→ EXERCISE PROMPT:
An exact copy of the records below is needed, with every picture left out.

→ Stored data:
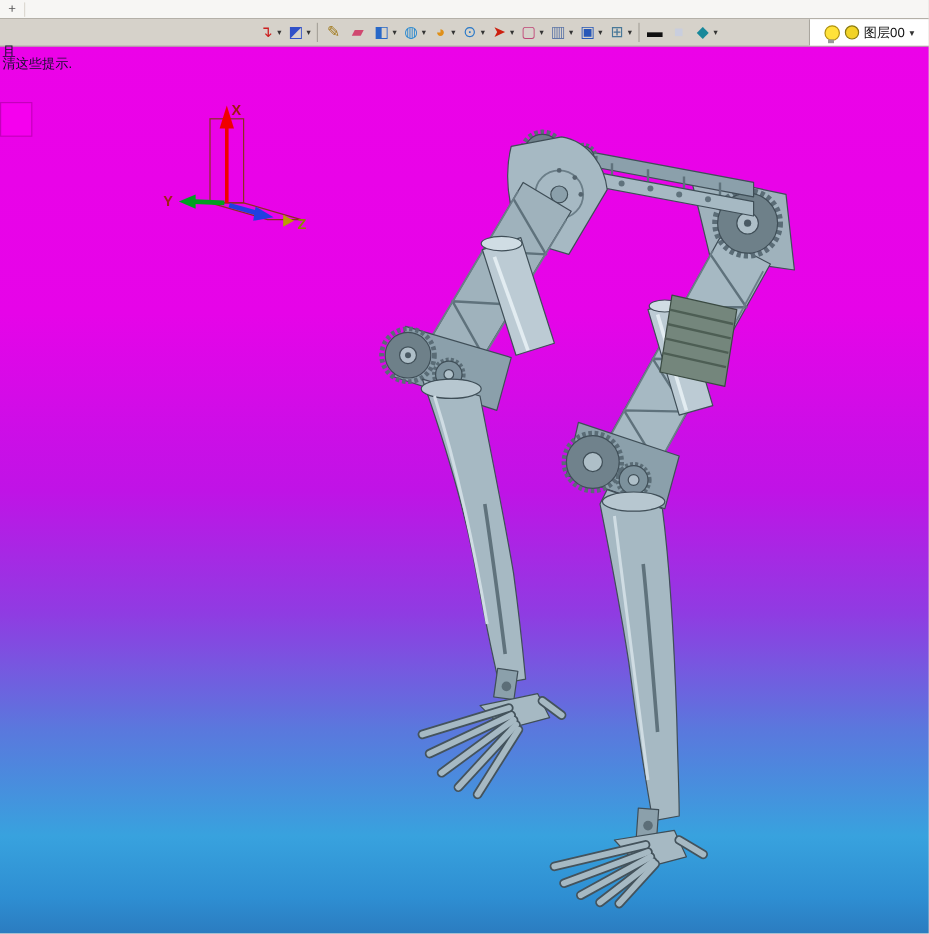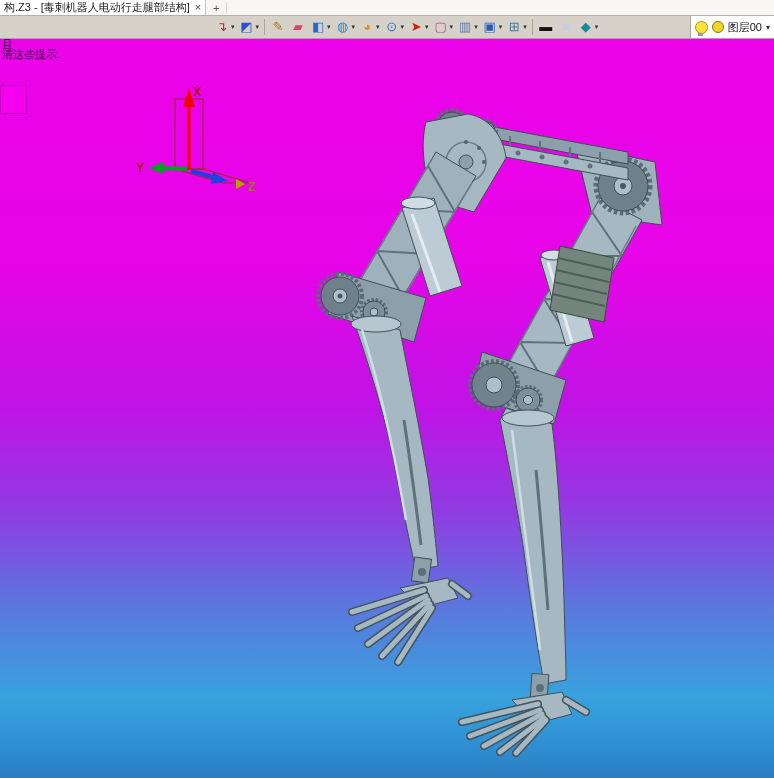--- a/index.html
+++ b/index.html
@@ -17,21 +17,21 @@
 
   
   .toolbar{position:absolute;left:0;top:16px;width:774px;height:22px;background:#d6d2ca;
            border-bottom:1px solid #aaa69e;display:flex;align-items:center;}
   .tb-spacer{width:212px;height:22px;flex:none;}
   .tb-icon{display:flex;align-items:center;height:20px;padding:0 1px;margin:0 1px;cursor:pointer;flex:none;}
   .tb-glyph{width:16px;height:16px;font-size:13px;line-height:16px;text-align:center;display:inline-block;}
   .tb-dd{font-size:7px;color:#333;margin-left:1px;}
   .tb-sep{width:1px;height:16px;background:#a8a49c;margin:0 3px;flex:none;}
   .tb-right{margin-left:auto;height:22px;background:#ffffff;border-left:1px solid #aaa69e;
-            display:flex;align-items:center;padding:0 4px;gap:4px;flex:none;}
+            display:flex;align-items:center;padding:0 12px;gap:4px;flex:none;}
   .bulb{width:11px;height:11px;border-radius:50%;background:#ffe23a;border:1px solid #b0920e;position:relative;cursor:pointer;}
   .bulb::after{content:"";position:absolute;left:2px;bottom:-3px;width:5px;height:3px;background:#9a9a9a;}
   .layer-dot{width:10px;height:10px;border-radius:50%;background:#f2d327;border:1px solid #8a7a10;cursor:pointer;}
   .layer-label{font-size:11px;color:#111;white-space:nowrap;}
   .layer-dd{font-size:8px;color:#333;cursor:pointer;}
 
   
   .viewport{position:absolute;left:0;top:39px;width:774px;height:739px;overflow:hidden;
     background:linear-gradient(180deg,#ec02e8 0%,#e604e8 30%,#c013e6 50%,#8f3ce2 64%,
                #5a78dd 77%,#38a2de 89%,#2e8ed2 96%,#2b7cc0 100%);}
@@ -40,24 +40,20 @@
   .tips{position:absolute;left:2px;top:39px;z-index:6;font-size:11px;line-height:10px;color:#12122a;}
   .vp-flag{position:absolute;left:0;top:85px;width:25px;height:27px;background:#f500ee;
            border:1px solid #c400bc;z-index:5;}
 </style>
 </head>
 <body>
 
 <div class="app">
 
   <div class="tabbar">
-    <div class="tab">
-      <span class="tab-title">构.Z3 - [毒刺机器人电动行走腿部结构]</span>
-      <span class="tab-close">×</span>
-    </div>
     <div class="newtab">+</div>
   </div>
 
   <div class="toolbar">
     <div class="tb-spacer"></div>
     <div style="display:flex;align-items:center;">
         <div class="tb-icon">
           <span class="tb-glyph" style="color: rgb(204, 32, 32);">↴</span>
           <span class="tb-dd">▾</span>
         </div>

→ ANSWER FOR THIS EXERCISE:
--- a/index.html
+++ b/index.html
@@ -17,21 +17,21 @@
 
   
   .toolbar{position:absolute;left:0;top:16px;width:774px;height:22px;background:#d6d2ca;
            border-bottom:1px solid #aaa69e;display:flex;align-items:center;}
   .tb-spacer{width:212px;height:22px;flex:none;}
   .tb-icon{display:flex;align-items:center;height:20px;padding:0 1px;margin:0 1px;cursor:pointer;flex:none;}
   .tb-glyph{width:16px;height:16px;font-size:13px;line-height:16px;text-align:center;display:inline-block;}
   .tb-dd{font-size:7px;color:#333;margin-left:1px;}
   .tb-sep{width:1px;height:16px;background:#a8a49c;margin:0 3px;flex:none;}
   .tb-right{margin-left:auto;height:22px;background:#ffffff;border-left:1px solid #aaa69e;
-            display:flex;align-items:center;padding:0 4px;gap:4px;flex:none;}
+            display:flex;align-items:center;padding:0 12px;gap:4px;flex:none;}
   .bulb{width:11px;height:11px;border-radius:50%;background:#ffe23a;border:1px solid #b0920e;position:relative;cursor:pointer;}
   .bulb::after{content:"";position:absolute;left:2px;bottom:-3px;width:5px;height:3px;background:#9a9a9a;}
   .layer-dot{width:10px;height:10px;border-radius:50%;background:#f2d327;border:1px solid #8a7a10;cursor:pointer;}
   .layer-label{font-size:11px;color:#111;white-space:nowrap;}
   .layer-dd{font-size:8px;color:#333;cursor:pointer;}
 
   
   .viewport{position:absolute;left:0;top:39px;width:774px;height:739px;overflow:hidden;
     background:linear-gradient(180deg,#ec02e8 0%,#e604e8 30%,#c013e6 50%,#8f3ce2 64%,
                #5a78dd 77%,#38a2de 89%,#2e8ed2 96%,#2b7cc0 100%);}
@@ -40,24 +40,20 @@
   .tips{position:absolute;left:2px;top:39px;z-index:6;font-size:11px;line-height:10px;color:#12122a;}
   .vp-flag{position:absolute;left:0;top:85px;width:25px;height:27px;background:#f500ee;
            border:1px solid #c400bc;z-index:5;}
 </style>
 </head>
 <body>
 
 <div class="app">
 
   <div class="tabbar">
-    <div class="tab">
-      <span class="tab-title">构.Z3 - [毒刺机器人电动行走腿部结构]</span>
-      <span class="tab-close">×</span>
-    </div>
     <div class="newtab">+</div>
   </div>
 
   <div class="toolbar">
     <div class="tb-spacer"></div>
     <div style="display:flex;align-items:center;">
         <div class="tb-icon">
           <span class="tb-glyph" style="color: rgb(204, 32, 32);">↴</span>
           <span class="tb-dd">▾</span>
         </div>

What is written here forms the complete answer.